Data is stored in an HFile which contains sorted key/values. When the MemStore accumulates enough data, the entire sorted KeyValue set is written to a new HFile in HDFS. This is a sequential write. It is very fast, as it avoids moving the disk drive head. Key value pairs are stored in increasing order in HFile

HBase and ZooKeeper

HBase comes integrated with Zookeeper. When You start HBase, Zookeeper instance is also started. The reason is that the Zookeeper helps us in keeping a track of all region servers that are there for HBase. Zookeeper keeps track of how many region servers are there, which region servers are holding from which data node to which data node.
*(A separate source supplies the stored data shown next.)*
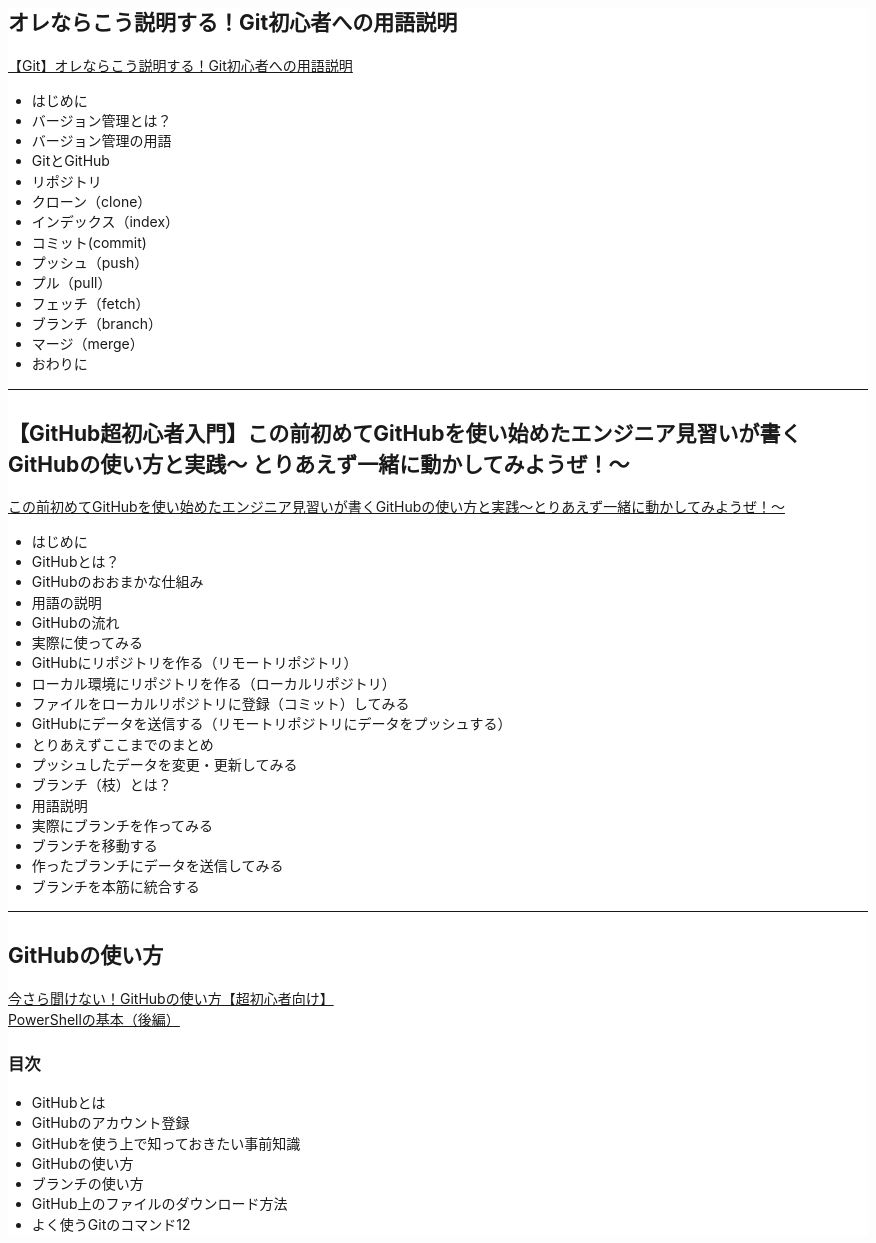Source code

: ## オレならこう説明する！Git初心者への用語説明  
[【Git】オレならこう説明する！Git初心者への用語説明](https://qiita.com/nnahito/items/e546b27f73e7be131d4e)  
* はじめに  
* バージョン管理とは？  
* バージョン管理の用語  
* GitとGitHub  
* リポジトリ  
* クローン（clone）  
* インデックス（index）  
* コミット(commit)  
* プッシュ（push）  
* プル（pull）  
* フェッチ（fetch）  
* ブランチ（branch）  
* マージ（merge）  
* おわりに  

---  
## 【GitHub超初心者入門】この前初めてGitHubを使い始めたエンジニア見習いが書くGitHubの使い方と実践～ とりあえず一緒に動かしてみようぜ！～  
[この前初めてGitHubを使い始めたエンジニア見習いが書くGitHubの使い方と実践～とりあえず一緒に動かしてみようぜ！～](https://qiita.com/nnahito/items/565f8755e70c51532459)  

* はじめに  
* GitHubとは？  
* GitHubのおおまかな仕組み  
* 用語の説明  
* GitHubの流れ  
* 実際に使ってみる  
* GitHubにリポジトリを作る（リモートリポジトリ）  
* ローカル環境にリポジトリを作る（ローカルリポジトリ）  
* ファイルをローカルリポジトリに登録（コミット）してみる  
* GitHubにデータを送信する（リモートリポジトリにデータをプッシュする）  
* とりあえずここまでのまとめ  
* プッシュしたデータを変更・更新してみる  
* ブランチ（枝）とは？  
* 用語説明  
* 実際にブランチを作ってみる  
* ブランチを移動する  
* 作ったブランチにデータを送信してみる  
* ブランチを本筋に統合する  

---  

## GitHubの使い方  
[今さら聞けない！GitHubの使い方【超初心者向け】](https://techacademy.jp/magazine/6235)  
[PowerShellの基本（後編）](https://www.atmarkit.co.jp/ait/articles/0709/20/news125.html)  


### 目次  
* GitHubとは  
* GitHubのアカウント登録  
* GitHubを使う上で知っておきたい事前知識  
* GitHubの使い方  
* ブランチの使い方  
* GitHub上のファイルのダウンロード方法  
* よく使うGitのコマンド12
It keeps track of smaller data sets where Hadoop is missing out. It decreases the overhead on top of Hadoop which keeps track of most of your Meta data. Hence HMaster gets the details of region servers by actually contacting Zookeeper.

You can also start HBase without inbuilt ZooKeeper. To point HBase at an existing ZooKeeper cluster, one that is not managed by HBase, set HBASE_MANAGES_ZK in conf/hbase-env.sh to false and next set ensemble locations and client port, if non-standard, in hbase-site.xml.